◆ Problem to work on ◆
Show every line below that contains the string "second", copying each in full. Case counts.

## START Input rows

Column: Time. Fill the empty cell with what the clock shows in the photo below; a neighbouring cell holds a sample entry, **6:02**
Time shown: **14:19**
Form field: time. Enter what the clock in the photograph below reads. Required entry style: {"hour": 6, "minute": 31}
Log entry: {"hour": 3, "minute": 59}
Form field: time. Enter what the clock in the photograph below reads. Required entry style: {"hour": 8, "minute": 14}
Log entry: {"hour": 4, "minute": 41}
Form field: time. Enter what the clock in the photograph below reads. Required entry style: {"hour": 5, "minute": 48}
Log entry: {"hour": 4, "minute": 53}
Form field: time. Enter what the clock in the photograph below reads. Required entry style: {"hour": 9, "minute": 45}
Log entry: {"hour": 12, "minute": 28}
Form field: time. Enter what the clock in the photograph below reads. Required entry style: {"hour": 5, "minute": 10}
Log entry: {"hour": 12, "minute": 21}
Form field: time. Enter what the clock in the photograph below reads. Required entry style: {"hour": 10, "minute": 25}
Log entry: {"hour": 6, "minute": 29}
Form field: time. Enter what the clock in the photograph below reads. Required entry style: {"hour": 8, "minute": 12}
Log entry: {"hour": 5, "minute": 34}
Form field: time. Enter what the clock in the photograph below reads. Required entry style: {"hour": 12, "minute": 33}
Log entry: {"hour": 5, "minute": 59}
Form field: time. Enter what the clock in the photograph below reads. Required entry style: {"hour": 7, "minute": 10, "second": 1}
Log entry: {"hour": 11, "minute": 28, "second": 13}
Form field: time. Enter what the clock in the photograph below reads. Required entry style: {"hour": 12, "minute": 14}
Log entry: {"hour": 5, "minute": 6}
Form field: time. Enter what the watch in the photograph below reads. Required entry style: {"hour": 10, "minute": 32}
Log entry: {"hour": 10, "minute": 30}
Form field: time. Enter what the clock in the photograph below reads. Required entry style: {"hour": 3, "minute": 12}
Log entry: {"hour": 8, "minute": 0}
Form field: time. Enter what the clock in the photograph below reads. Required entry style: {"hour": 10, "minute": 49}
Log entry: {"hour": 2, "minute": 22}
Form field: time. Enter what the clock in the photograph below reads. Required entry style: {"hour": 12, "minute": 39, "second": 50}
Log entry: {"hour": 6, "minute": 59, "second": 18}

## END Input rows

◆ Answer to the exercise ◆
Form field: time. Enter what the clock in the photograph below reads. Required entry style: {"hour": 7, "minute": 10, "second": 1}
Log entry: {"hour": 11, "minute": 28, "second": 13}
Form field: time. Enter what the clock in the photograph below reads. Required entry style: {"hour": 12, "minute": 39, "second": 50}
Log entry: {"hour": 6, "minute": 59, "second": 18}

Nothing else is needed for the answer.